On voit en définitive peu de danse au sens strict, hormis la magistrale Danse de la sorcière de la danseuse et chorégraphe Mary Wigman (Hexentanz, 1914). La “danse du crayon” enregistre cependant des parcours graphiques qui sont proches de mouvements chorégraphiques. C’est toujours la mise en mouvement de lignes dans l’espace qui est à l’origine des arts graphiques. Et le dessin crée un espace de déplacement qui rythme le regard. Des dessins du danseur étoile des ballets russes, Vaslav Nijinski, qui fut interné en 1919 dans une clinique à Zürich, côtoient de l’art brut historique reconnu : Aloïse, Wölfli, Miguel Hernandez, Scottie Wilson, Yankso Domsic, Hodinos, dont les dessins figurent une sorte de danse macabre, plus récent ou moins connu : la chinoise Gyo Fenji, Ni Tanjung et ses assemblages de figurines (2012-2015) ou encore Franz Hartl, un musicien dont les dessins symbolistes et mystiques s’inscrivent dans la recherche d’une harmonie spirituelle et cosmique qui passe par des images du corps. Une surprenante découverte est celle des très nombreux papiers collés et dessins à l’encre pleins de charme que John Elsas destinait à ses petits-enfants.

Cette exposition conçue et orchestrée par Christophe Boulanger et Savine Faupin a donc un intérêt scientifique dans la mesure où elle traite de l’histoire de la psychiatrie ; mais elle porte aussi un regard original sur l’art contemporain.

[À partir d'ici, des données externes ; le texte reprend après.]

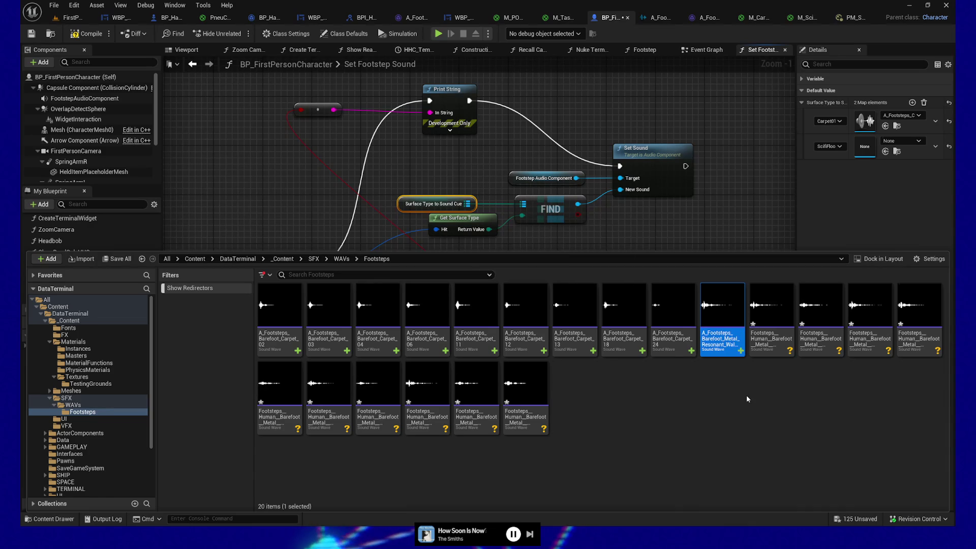
Step: Abandon renaming the next sound and select the unwanted Human Barefoot sound instead
click(770, 325)
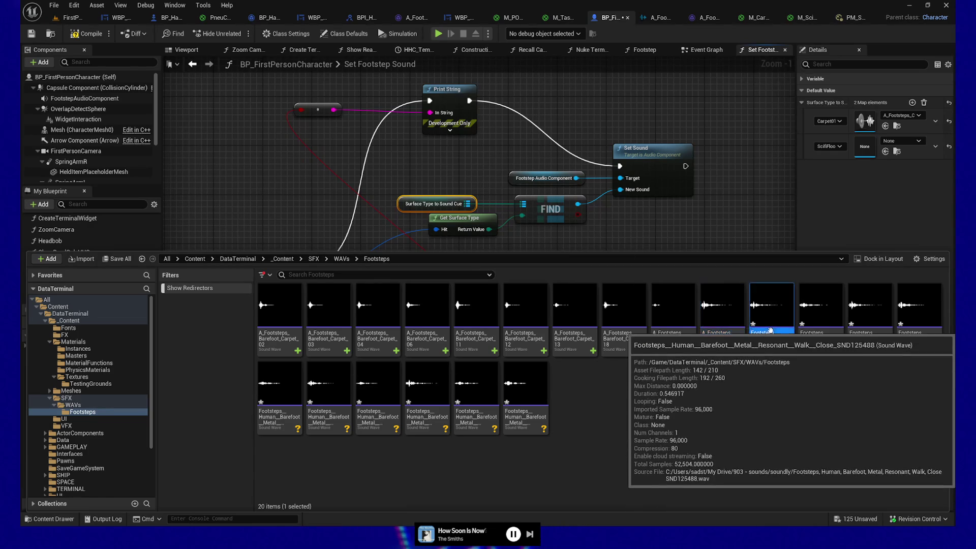
key(F2)
key(End)
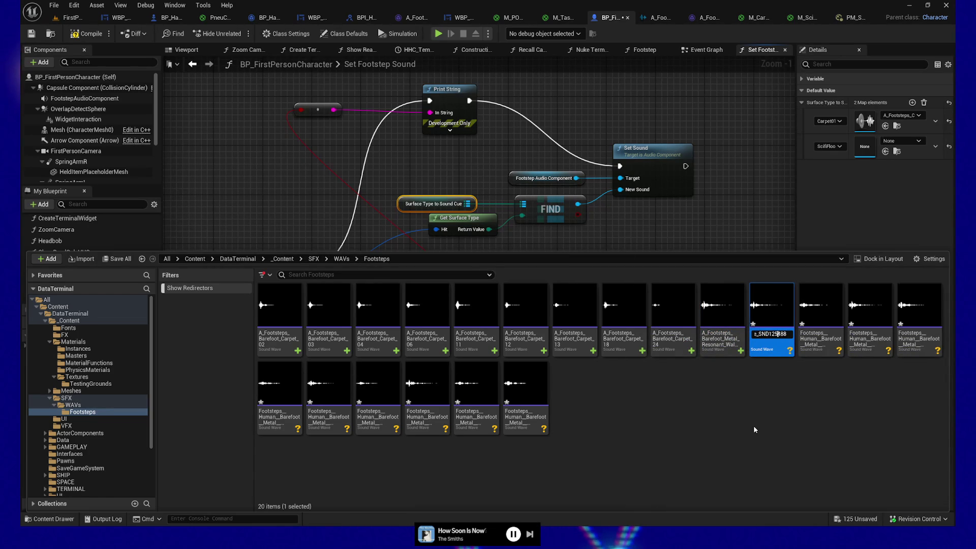
key(Left)
key(Left)
key(Left)
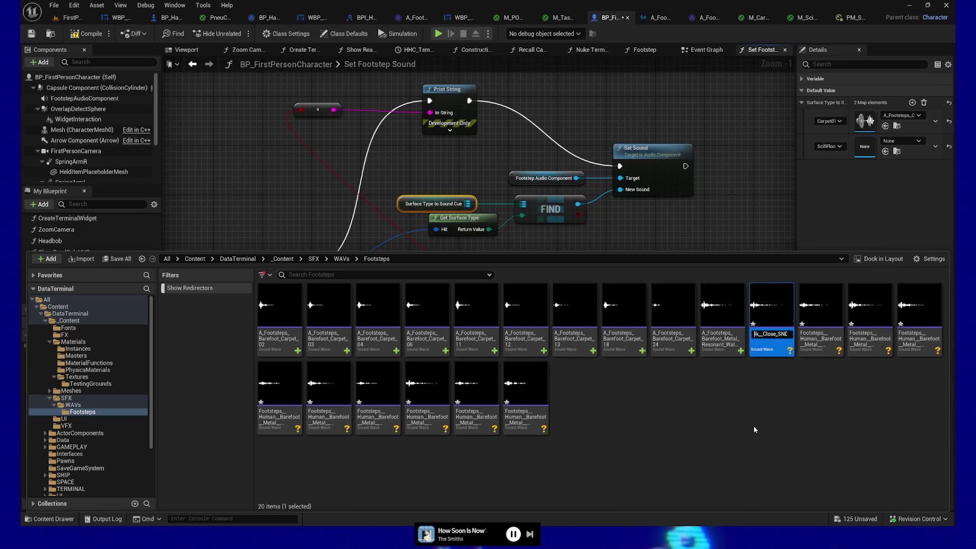
click(757, 422)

Elle nous transporte des premières études sur l’hystérie faites dans les années 1870 aux » lignes d’erre » qu’avait tracées Fernand Deligny en suivant les parcours d’enfants autistes et à la psychiatrie institutionnelle de Jean Oury, qui parlait des “danses magiques” de certains patients, à la radicalité artistique des années 1960-70, avec le parcours méticuleux que Bruce Nauman effectue en 1967-68 en longeant un carré dessiné au sol (Walking in an Exaggerated Manner around the perimeter of a Square), un document montrant une performance gestuelle et vocale où Arnulf Rainer, prenant des poses, faisant des mimiques, amorçant des gestes crispés et comme empêchés, pris de mouvements compulsifs, saisi de crises et de tremblements, ne parvenant à s’exprimer que par des sifflements, des souffles ou des paroles quasi-inaudibles, recrée la gamme des expressions de la souffrance psychique (Autoportrait de 1974). Enfin, une extraordinaire installation de sculpture virtuelle de Anthony MacCall, Lumière solide (2016) montre comment la danse peut être un mouvement désincarné.